▶ _ACTIVITY_
Lines with the string "JSON" must each be copied from the listing.
=== Begin Enclosure ===
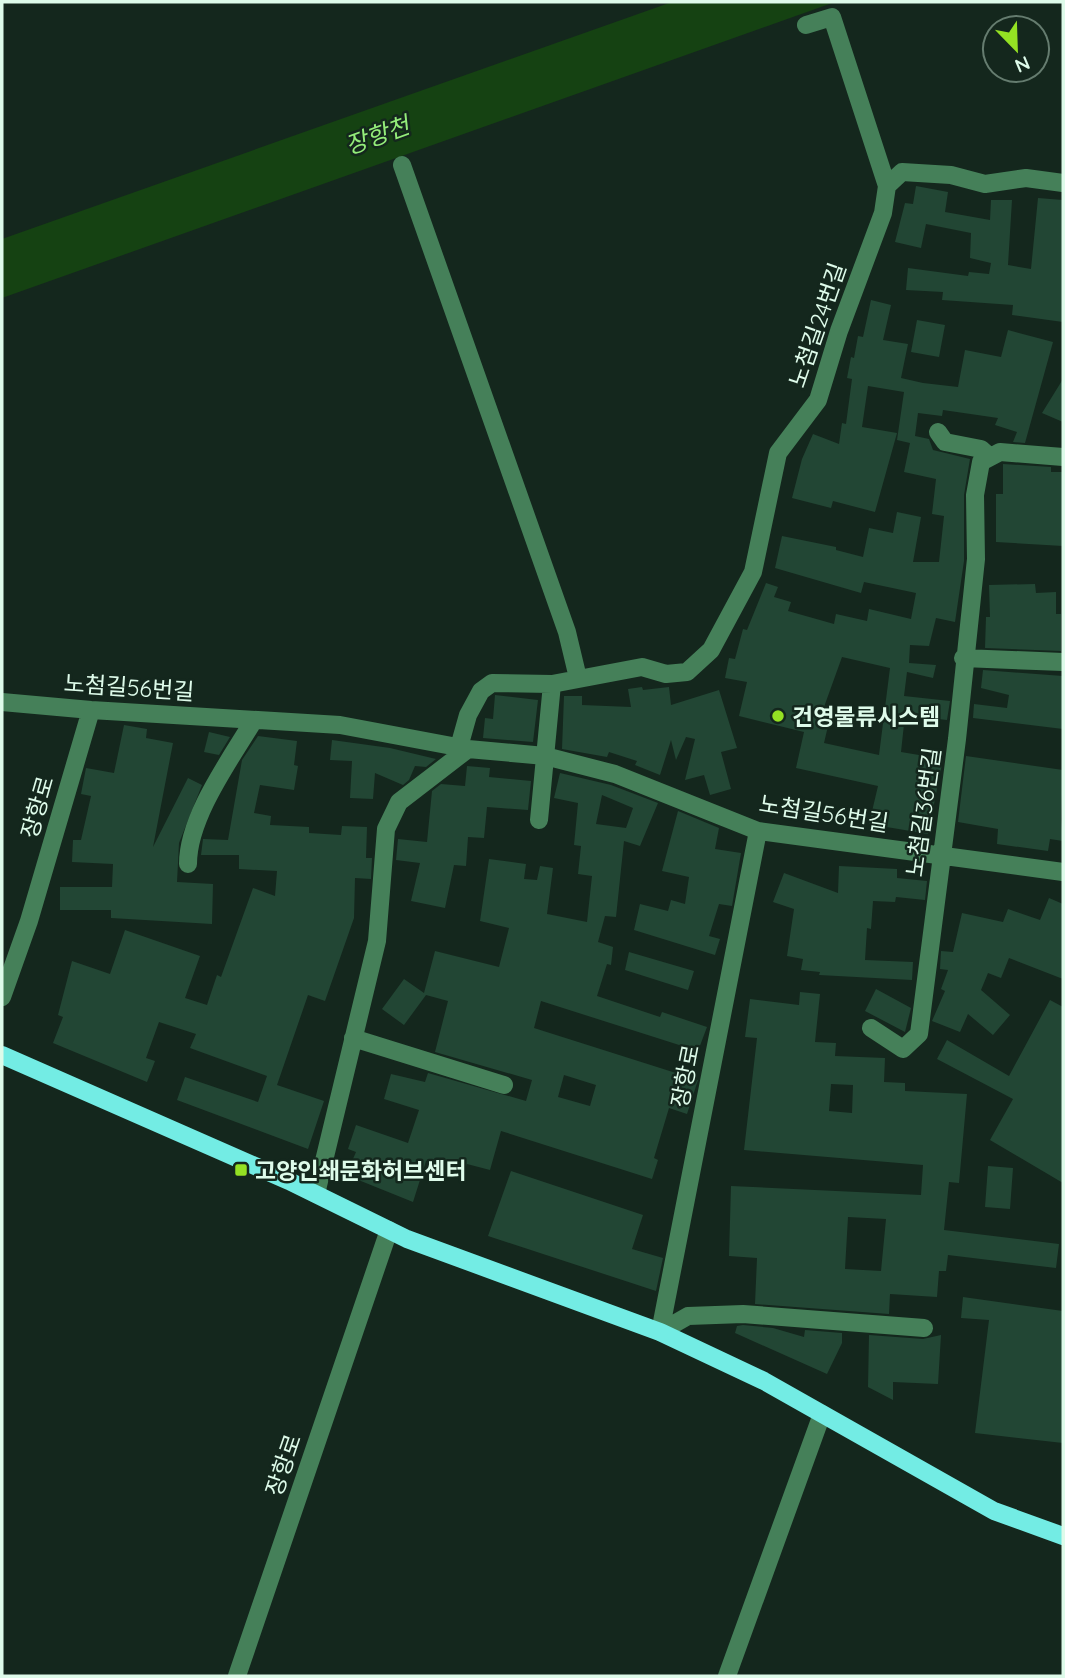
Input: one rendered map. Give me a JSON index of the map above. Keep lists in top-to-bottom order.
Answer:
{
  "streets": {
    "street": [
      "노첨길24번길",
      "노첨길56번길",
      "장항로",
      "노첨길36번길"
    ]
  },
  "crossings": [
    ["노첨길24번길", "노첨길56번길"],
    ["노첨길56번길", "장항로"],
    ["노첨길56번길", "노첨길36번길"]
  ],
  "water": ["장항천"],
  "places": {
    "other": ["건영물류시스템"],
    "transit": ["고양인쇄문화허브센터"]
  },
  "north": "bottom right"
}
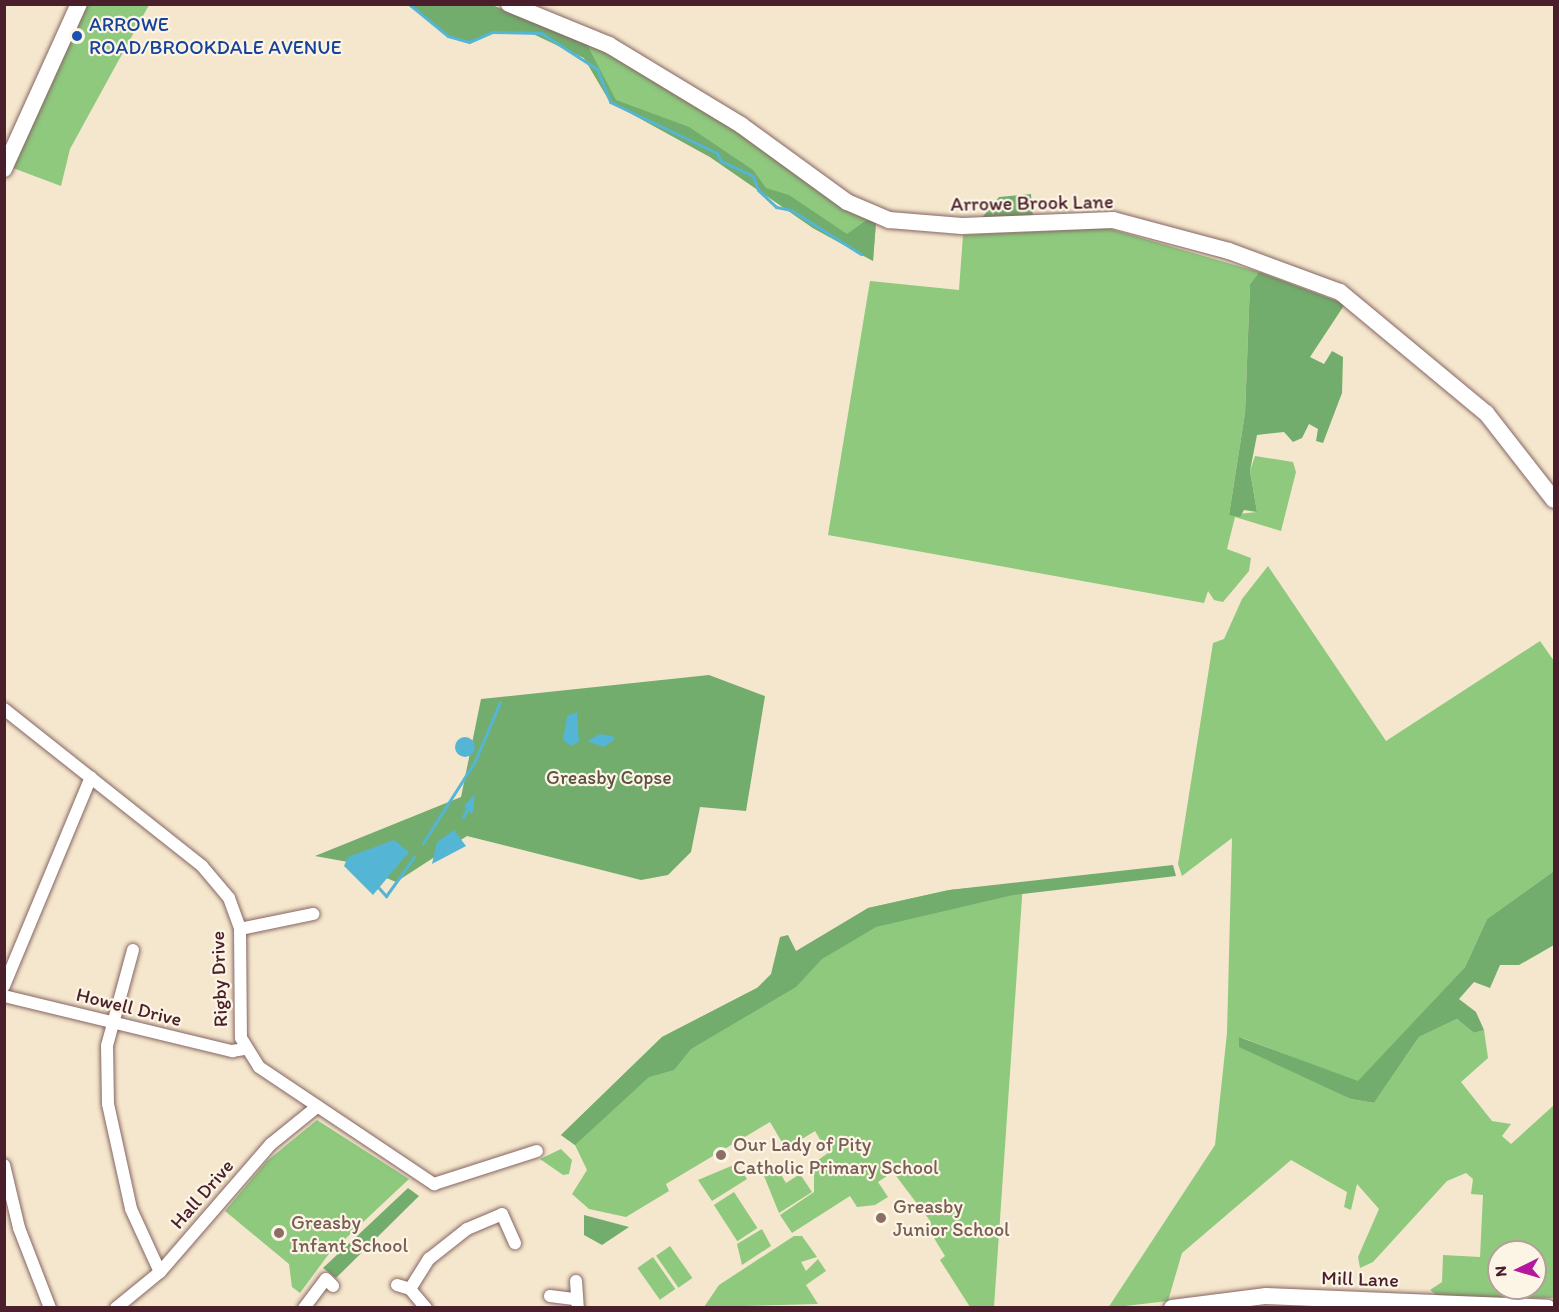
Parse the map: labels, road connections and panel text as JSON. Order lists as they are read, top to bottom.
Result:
=== End Enclosure ===
▶ _TASK OUTPUT_
Input: one rendered map. Give me a JSON index of the map above. Keep lists in top-to-bottom order.
Parse the map: labels, road connections and panel text as JSON. Order lists as they are read, top to bottom.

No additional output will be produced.